- **Estratto selezionato**
Cosa diceva la vecchia policy
Per capire in cosa consiste questa modifica della policy di OpenAI, dobbiamo recuperare il testo della vecchia. Per farlo, abbiamo utilizzato lo strumento di archiviazione delle pagine web (Internet Archive), prendendo la penultima versione (datata 31 dicembre 2023).
All’interno del capitolo dedicato all’utilizzo non consentito dei modelli sviluppati dall’azienda di San Francisco, c’è un esplicito riferimento all’inibizione di attività in grado di provocare danni fisici. Nello specifico, era scritto:
«Attività che presentano un alto rischio di danni fisici, tra cui: sviluppo di armi, militare e guerra, gestione o funzionamento di infrastrutture critiche nei settori dell’energia, dei trasporti e dell’acqua e contenuti che promuovono, incoraggiano o descrivono atti di autolesionismo, come il suicidio, l’escissione e i disturbi alimentari».

(Dati per la comprensione dei grafici)

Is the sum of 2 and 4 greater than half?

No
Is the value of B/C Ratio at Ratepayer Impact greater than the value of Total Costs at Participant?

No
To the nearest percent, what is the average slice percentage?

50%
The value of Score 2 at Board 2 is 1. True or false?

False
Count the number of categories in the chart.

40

- **Obiettivo**
Spieghi, sulla base dell'estratto sulla vecchia policy di OpenAI, perché si è fatto ricorso allo strumento di archiviazione delle pagine web.

- **Soluzione dell'esercizio**
Per capire in cosa consiste la modifica della policy occorreva recuperare il testo della versione precedente. Lo strumento di archiviazione (Internet Archive) ha permesso di ottenerlo, nella penultima versione, datata 31 dicembre 2023.